▸ **Data to examine**:
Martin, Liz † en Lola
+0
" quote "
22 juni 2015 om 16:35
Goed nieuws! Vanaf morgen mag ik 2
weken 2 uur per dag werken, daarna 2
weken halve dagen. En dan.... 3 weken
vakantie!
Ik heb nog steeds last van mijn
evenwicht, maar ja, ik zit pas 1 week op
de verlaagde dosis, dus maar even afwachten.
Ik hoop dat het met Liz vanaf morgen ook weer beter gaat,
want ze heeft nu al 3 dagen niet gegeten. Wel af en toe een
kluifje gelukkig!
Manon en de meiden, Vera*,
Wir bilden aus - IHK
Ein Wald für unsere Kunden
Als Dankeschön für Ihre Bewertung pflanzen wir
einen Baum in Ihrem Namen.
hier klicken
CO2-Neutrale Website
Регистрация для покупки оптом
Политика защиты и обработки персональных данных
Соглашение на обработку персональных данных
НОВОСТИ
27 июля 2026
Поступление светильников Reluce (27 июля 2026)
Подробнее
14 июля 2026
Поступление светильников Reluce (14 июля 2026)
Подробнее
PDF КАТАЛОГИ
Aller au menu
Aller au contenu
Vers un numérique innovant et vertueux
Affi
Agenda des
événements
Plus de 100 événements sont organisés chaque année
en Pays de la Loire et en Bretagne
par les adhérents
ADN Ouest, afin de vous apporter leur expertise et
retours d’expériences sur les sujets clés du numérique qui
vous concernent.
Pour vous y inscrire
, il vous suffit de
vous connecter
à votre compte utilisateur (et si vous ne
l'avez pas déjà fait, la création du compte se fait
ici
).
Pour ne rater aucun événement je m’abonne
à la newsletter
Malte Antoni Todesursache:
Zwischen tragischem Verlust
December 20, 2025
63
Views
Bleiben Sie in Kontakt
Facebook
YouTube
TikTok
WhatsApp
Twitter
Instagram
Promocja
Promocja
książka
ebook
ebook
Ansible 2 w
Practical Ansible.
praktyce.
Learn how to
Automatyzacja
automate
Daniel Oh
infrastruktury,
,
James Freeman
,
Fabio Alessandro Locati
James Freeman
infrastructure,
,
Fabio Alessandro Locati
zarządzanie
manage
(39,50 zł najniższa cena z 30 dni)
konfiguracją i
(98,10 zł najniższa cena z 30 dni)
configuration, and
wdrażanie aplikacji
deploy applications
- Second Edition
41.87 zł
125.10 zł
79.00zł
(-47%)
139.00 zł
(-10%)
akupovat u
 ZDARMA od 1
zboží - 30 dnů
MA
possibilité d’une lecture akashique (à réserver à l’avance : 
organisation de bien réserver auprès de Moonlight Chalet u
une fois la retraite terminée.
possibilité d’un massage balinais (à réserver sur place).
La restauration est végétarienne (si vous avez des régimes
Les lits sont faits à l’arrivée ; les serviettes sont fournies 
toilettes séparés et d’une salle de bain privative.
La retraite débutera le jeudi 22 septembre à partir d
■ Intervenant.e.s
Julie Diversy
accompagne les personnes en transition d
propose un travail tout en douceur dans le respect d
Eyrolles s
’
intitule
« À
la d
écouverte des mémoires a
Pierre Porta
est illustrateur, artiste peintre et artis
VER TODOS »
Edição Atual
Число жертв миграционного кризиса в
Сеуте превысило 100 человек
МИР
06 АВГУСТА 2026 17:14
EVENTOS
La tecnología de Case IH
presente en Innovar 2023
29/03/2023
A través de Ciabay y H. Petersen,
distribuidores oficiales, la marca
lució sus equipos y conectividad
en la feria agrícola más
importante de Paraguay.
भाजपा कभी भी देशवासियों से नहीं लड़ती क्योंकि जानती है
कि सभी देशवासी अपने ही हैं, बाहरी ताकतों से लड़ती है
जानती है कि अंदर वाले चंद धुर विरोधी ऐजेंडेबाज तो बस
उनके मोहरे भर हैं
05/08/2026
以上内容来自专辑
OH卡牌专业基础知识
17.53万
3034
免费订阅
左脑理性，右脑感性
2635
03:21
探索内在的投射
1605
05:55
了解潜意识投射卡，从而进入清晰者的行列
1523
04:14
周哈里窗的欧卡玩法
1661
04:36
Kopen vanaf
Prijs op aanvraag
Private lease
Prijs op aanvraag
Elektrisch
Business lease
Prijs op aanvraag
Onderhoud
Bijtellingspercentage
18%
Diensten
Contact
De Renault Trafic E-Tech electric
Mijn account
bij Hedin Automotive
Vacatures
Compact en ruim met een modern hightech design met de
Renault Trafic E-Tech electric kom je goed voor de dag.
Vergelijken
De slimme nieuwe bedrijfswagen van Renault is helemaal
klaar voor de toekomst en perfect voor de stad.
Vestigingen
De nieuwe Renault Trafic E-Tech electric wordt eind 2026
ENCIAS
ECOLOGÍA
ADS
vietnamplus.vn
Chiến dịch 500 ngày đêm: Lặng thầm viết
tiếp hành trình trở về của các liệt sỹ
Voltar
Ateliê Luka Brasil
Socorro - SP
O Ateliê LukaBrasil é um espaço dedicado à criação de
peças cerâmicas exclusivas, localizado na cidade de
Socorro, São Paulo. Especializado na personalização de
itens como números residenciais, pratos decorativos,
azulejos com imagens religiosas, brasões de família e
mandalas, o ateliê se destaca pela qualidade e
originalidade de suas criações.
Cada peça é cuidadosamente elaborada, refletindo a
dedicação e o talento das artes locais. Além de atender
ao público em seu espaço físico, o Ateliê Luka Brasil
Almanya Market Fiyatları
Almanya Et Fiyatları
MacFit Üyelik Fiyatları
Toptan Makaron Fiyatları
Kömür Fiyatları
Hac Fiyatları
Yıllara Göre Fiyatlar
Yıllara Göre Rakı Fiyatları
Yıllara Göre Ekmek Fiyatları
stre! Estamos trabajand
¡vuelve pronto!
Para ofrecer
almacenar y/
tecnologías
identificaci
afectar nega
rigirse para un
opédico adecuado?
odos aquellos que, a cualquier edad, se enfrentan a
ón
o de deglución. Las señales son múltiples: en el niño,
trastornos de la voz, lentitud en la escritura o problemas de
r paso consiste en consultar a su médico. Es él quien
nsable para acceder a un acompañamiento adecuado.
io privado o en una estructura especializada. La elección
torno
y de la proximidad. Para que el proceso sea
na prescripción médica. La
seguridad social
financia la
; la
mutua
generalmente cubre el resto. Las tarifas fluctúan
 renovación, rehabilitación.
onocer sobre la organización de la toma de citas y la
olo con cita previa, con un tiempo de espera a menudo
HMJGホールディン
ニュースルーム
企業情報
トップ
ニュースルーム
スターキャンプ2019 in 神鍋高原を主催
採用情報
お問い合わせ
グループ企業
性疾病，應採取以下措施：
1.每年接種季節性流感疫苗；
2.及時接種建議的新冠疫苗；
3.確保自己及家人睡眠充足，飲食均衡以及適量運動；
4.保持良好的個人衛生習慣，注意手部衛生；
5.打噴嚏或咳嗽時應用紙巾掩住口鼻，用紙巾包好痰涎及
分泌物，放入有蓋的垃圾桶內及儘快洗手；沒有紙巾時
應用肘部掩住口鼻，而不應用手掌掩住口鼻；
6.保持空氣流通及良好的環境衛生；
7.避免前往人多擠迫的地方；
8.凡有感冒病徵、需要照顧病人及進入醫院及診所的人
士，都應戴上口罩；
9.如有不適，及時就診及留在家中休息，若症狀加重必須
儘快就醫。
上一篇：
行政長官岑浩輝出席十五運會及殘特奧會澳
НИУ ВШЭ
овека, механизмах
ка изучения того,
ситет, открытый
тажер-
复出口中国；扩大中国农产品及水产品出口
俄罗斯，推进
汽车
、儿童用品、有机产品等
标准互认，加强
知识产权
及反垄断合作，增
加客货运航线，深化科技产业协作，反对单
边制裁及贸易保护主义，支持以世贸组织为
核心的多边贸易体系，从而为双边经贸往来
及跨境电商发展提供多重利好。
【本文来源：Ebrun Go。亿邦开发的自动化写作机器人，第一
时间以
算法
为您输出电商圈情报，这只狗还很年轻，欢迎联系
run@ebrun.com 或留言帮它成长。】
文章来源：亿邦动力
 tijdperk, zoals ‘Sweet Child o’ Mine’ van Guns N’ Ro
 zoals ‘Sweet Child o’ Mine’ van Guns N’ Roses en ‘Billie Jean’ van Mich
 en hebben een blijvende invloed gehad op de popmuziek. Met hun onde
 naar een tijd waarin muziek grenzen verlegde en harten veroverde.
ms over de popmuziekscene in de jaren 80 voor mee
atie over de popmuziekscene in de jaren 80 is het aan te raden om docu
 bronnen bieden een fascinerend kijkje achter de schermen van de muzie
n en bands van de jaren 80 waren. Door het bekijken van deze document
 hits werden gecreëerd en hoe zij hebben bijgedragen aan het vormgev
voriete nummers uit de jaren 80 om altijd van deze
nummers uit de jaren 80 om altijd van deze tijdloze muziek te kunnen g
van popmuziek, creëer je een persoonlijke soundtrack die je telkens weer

▸ **Exercise objective**: Copy the stretch of the listing from its first line through the line containing "Zwischen tragischem Verlust", with both of those lines included.

▸ **Solution**:
Martin, Liz † en Lola
+0
" quote "
22 juni 2015 om 16:35
Goed nieuws! Vanaf morgen mag ik 2
weken 2 uur per dag werken, daarna 2
weken halve dagen. En dan.... 3 weken
vakantie!
Ik heb nog steeds last van mijn
evenwicht, maar ja, ik zit pas 1 week op
de verlaagde dosis, dus maar even afwachten.
Ik hoop dat het met Liz vanaf morgen ook weer beter gaat,
want ze heeft nu al 3 dagen niet gegeten. Wel af en toe een
kluifje gelukkig!
Manon en de meiden, Vera*,
Wir bilden aus - IHK
Ein Wald für unsere Kunden
Als Dankeschön für Ihre Bewertung pflanzen wir
einen Baum in Ihrem Namen.
hier klicken
CO2-Neutrale Website
Регистрация для покупки оптом
Политика защиты и обработки персональных данных
Соглашение на обработку персональных данных
НОВОСТИ
27 июля 2026
Поступление светильников Reluce (27 июля 2026)
Подробнее
14 июля 2026
Поступление светильников Reluce (14 июля 2026)
Подробнее
PDF КАТАЛОГИ
Aller au menu
Aller au contenu
Vers un numérique innovant et vertueux
Affi
Agenda des
événements
Plus de 100 événements sont organisés chaque année
en Pays de la Loire et en Bretagne
par les adhérents
ADN Ouest, afin de vous apporter leur expertise et
retours d’expériences sur les sujets clés du numérique qui
vous concernent.
Pour vous y inscrire
, il vous suffit de
vous connecter
à votre compte utilisateur (et si vous ne
l'avez pas déjà fait, la création du compte se fait
ici
).
Pour ne rater aucun événement je m’abonne
à la newsletter
Malte Antoni Todesursache:
Zwischen tragischem Verlust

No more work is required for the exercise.